Kief: The third was that deployment. I snuck it in as I was talking around that. There's things like, can people apply concepts of GitOps to infrastructure as code? People talk about infrastructure as data is basically GitOps for infrastructure as code, where you have your infrastructure either within say a Kubernetes cluster or something like that, or a tool similar to that does a control loop. Basically, rather than I'm running a command, Terraform apply, push your changes out to your environment, it's like, well, you put your code somewhere and then something sees how the code has changed, and I'm going to apply that to the environment. Maybe even does a continuous reconciliation on that.

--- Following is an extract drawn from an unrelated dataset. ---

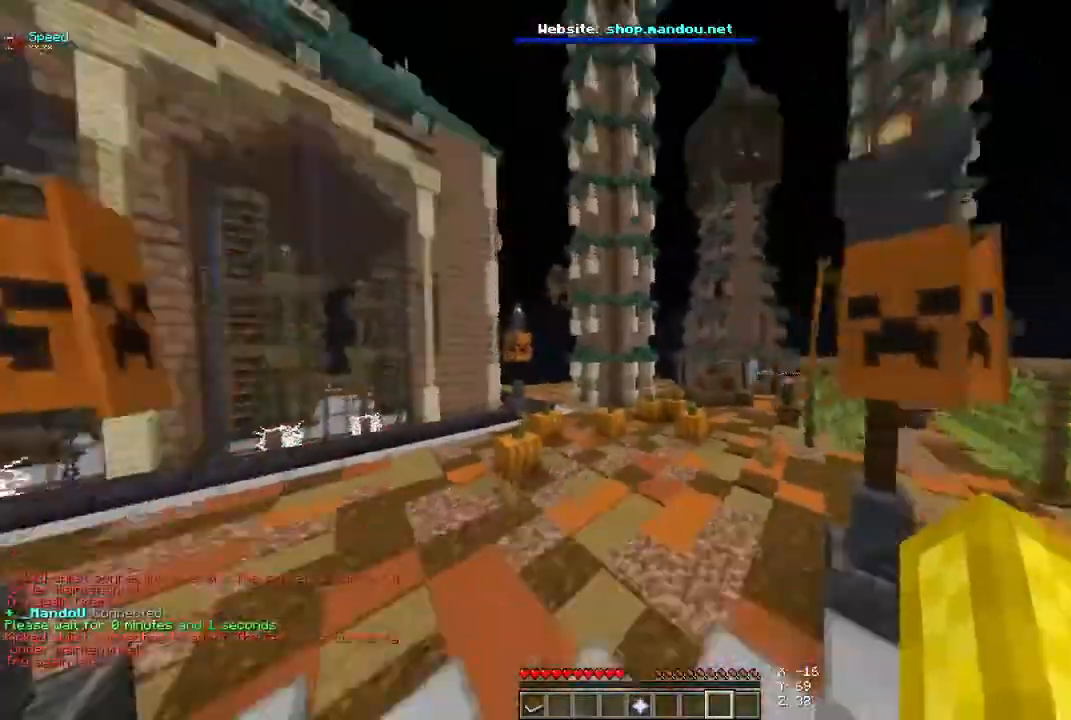
{"keys": ["space", "w"], "mouse": [], "events": []}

Again, this is one of those areas where there are a lot of different ways to do it and it's not necessarily all that mature, but I think there is this overall thing of, we need to think more about how we deploy infrastructure code, especially if you componentize it. This is more of an emergent thing than a dominant thing in the industry right now, thinking about it much more in a pull way. For application-driven, I talk about application-driven infrastructure, design and deployment. This is where you think about, so what does my application need as an application developer?
How can an application developer specifies the infrastructure I need? Then when the application gets deployed, the right infrastructure is automatically provisioned for the application rather than the old-school way, which is where your infrastructure team builds an environment as a big single thing. There it is. Now application developers can go and figure out how to get their applications running in it. Being much more, I guess, vertical thinking. You could look at it. I think that's one of the big emerging trends.
Ken: Something I'm hearing, and please correct me if I'm wrong, because I know at Thoughtworks we've been talking big A agile for literally decades and that sort of thing, is that just in time isn't good enough for this, that they really do have to plan this and think about it. Am I accurate on that? How does that--
Kief: Just in time and planning for which?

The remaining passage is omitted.